----- EXCERPTED TEXT

Just for convenience: reconstructing the sequence of building blocks and reactions: 

In [None]:
def reconstruct_pathway(token_types, rxn_indices, reactant_indices):
    """
    From a list of token types, reaction indices and reactant indices, construct the synthetic pathway
    E.g. [1, 3], [0, 99], [0, 10]
         This would be mapped to [START, B10, END]
         At seq index 0, we have token type 1, which corresponds to the START token, so that's the first token 
         At seq index 1, we have token type 3, which corresponds to a REACTANT token, which we fetch from reactant_indices
                         and in this case is token ID 10, so the token is "B10"
         That's all of them. 
         At the end, I append an END token.
    Token types:
      0: END token (also used for padding, following the actual END token) 
      1: START token 
      2: REACTION
      3: REACTANT
    """

----------

# TASK 1:
According to the pathway-reconstruction excerpt, what does token type 2 stand for?
# TASK 2:
Carry the pathway-reconstruction excerpt forward from the point where it stops.
The rows that come next are separate material and have no connection to the pathway-reconstruction excerpt.

----- LISTED RECORDS

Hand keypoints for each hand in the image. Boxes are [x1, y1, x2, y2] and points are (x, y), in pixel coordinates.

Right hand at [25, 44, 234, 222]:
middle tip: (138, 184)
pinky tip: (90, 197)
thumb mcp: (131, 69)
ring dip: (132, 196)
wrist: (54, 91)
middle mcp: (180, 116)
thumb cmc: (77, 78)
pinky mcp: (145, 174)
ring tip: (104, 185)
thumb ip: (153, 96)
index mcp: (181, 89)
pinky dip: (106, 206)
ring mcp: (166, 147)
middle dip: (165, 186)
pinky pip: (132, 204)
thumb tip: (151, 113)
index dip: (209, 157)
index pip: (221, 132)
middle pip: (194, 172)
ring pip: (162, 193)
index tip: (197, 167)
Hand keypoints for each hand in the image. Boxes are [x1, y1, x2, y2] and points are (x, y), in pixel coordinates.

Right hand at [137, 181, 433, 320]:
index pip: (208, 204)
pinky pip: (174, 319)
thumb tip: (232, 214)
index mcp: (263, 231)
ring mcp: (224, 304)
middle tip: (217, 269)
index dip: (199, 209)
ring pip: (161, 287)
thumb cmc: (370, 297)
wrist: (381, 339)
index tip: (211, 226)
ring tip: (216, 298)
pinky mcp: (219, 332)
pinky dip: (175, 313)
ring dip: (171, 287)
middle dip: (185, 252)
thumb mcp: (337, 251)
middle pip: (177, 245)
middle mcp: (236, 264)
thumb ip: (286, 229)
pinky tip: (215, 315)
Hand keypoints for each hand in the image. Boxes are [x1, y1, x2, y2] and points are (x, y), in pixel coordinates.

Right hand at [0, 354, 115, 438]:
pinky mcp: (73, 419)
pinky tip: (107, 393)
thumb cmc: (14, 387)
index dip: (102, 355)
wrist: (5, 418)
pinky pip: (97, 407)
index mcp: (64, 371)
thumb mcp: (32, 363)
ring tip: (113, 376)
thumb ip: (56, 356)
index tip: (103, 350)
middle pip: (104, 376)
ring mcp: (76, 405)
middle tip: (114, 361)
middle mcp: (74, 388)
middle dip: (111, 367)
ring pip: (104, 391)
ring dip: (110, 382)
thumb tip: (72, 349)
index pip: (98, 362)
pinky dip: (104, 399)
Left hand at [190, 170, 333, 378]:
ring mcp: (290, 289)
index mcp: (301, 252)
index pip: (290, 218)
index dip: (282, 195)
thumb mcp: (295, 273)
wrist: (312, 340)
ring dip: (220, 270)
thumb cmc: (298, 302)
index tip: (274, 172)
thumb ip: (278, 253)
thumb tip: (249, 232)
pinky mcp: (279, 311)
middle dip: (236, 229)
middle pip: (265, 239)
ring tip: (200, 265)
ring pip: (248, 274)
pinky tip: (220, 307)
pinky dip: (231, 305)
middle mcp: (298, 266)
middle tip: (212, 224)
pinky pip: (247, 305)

----------

# EXPECTED ANSWER 1:
A REACTION token.

# EXPECTED ANSWER 2:
    pathway = []
    for i, token_type in enumerate(token_types):
        match token_type:
            case 1:
                token = "START"
            case 2:
                token = f"R{rxn_indices[i]}"
            case 3:
                token = f"B{reactant_indices[i]}"
            case _:
                token = None 
        pathway.append(token)
    pathway.append("END")
    return pathway

reconstruct_pathway([1, 3], [0, 85], [-1, 32101])

In [None]:
for _, row in df.iloc[:10].iterrows():
    print(reconstruct_pathway(row["token_types"], row["rxn_indices"], row["reactant_indices"]))